For our purposes, it helps greatly to view the entire mess as algo(s) + filters. You pass muster, or you don't. Unfortunately now, especially for new sites, one increasingly well known was to pass muster is to take several elements of OO to extreme. However, I'm sure that G is watching these examples, and fine tuning their 'anti-new-sites' algo tweaks as we speak.
Now granted, if G used this formula for every ranking they would get into a world of trouble, but if they used it selectively, where as certain factors may kick in LSI to different degrees, it might be an explanation as to why some sites seemingly do well with keyword stuffed pages & others rank #1 for a page practically vacant of that KW.
A main part of an informative site is a huge list in alphabetical order. For the convenience of visitors it is split up into three html files (A to L, etc).
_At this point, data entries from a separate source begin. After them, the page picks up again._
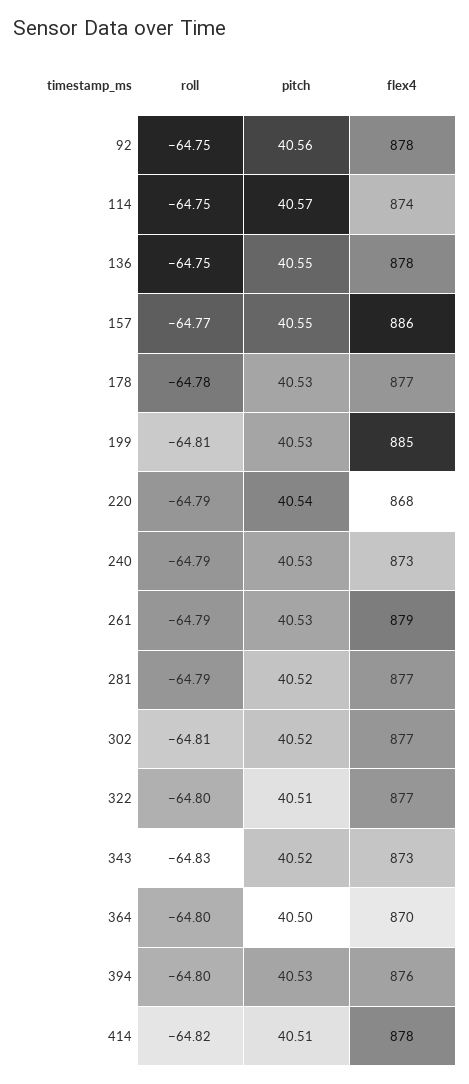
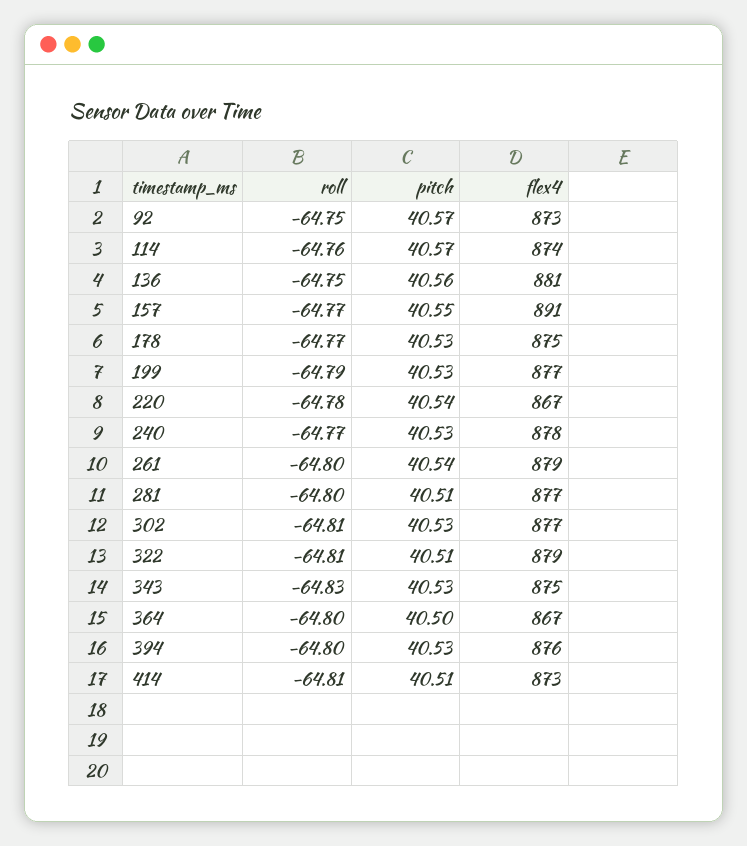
pitch, 92: 40.56 -> 40.57
flex4, 92: 878 -> 873
roll, 114: -64.75 -> -64.76
pitch, 136: 40.55 -> 40.56
flex4, 136: 878 -> 881
flex4, 157: 886 -> 891
roll, 178: -64.78 -> -64.77
flex4, 178: 877 -> 875
roll, 199: -64.81 -> -64.79
flex4, 199: 885 -> 877
roll, 220: -64.79 -> -64.78
flex4, 220: 868 -> 867
roll, 240: -64.79 -> -64.77
flex4, 240: 873 -> 878
roll, 261: -64.79 -> -64.8
pitch, 261: 40.53 -> 40.54
roll, 281: -64.79 -> -64.8
pitch, 281: 40.52 -> 40.51
pitch, 302: 40.52 -> 40.53
roll, 322: -64.8 -> -64.81
flex4, 322: 877 -> 879
pitch, 343: 40.52 -> 40.53
flex4, 343: 873 -> 875
flex4, 364: 870 -> 867
roll, 414: -64.82 -> -64.81
flex4, 414: 878 -> 873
Now a SEO problem is my need to incorporate a few different, constant keywords in a table header, plus the different spellings for a major keyword. I hope Google would, in multiword searches, combine some selected keywords with the contents of any of my lists. The intention is not to get all three pages listed separately in the same SERP.
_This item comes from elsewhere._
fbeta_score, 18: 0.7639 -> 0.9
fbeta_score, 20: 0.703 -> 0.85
Can I try to solve the above problem by using different Meta Title Elements for each of these three files? Maybe even use synonyms for keywords there? Or is this something my site is likely to get penalized for by Google?
I could also have small variations in the text of the h1 or h2 headlines of three pages, as seen in the browser window, but that may be going too far, because normally such headlines of a split list would be identical.
I think google wants to see slow link developement and denisty's in the 10-15% range. Too many links and too much density is most likely triggering flags right now.
The funny thing is, if you have other keywords that are ranking well, those don't seem to be effected by the OOPs you might receive for ROS links on specific phrases. WIth that said, it seems you can over-optimize for one word, get a penalty, but any other words you are optimizing for might not be effected.
As to whether or not it exists, I don't know if anyone has given proof. But I am a believer in it. I lean more towards the idea of going too far with your main keyword for a page (too much identical anchor text, words in title, h1 tags, high KWD density, etc - all for a specific keyword).
Just putting the keywords in title, h1 tags, etc. is standard for web design, so it is very unlikely that including it in each of those areas would ever have a negative affect.
Do things in moderation and try to mimic what is natural on the web.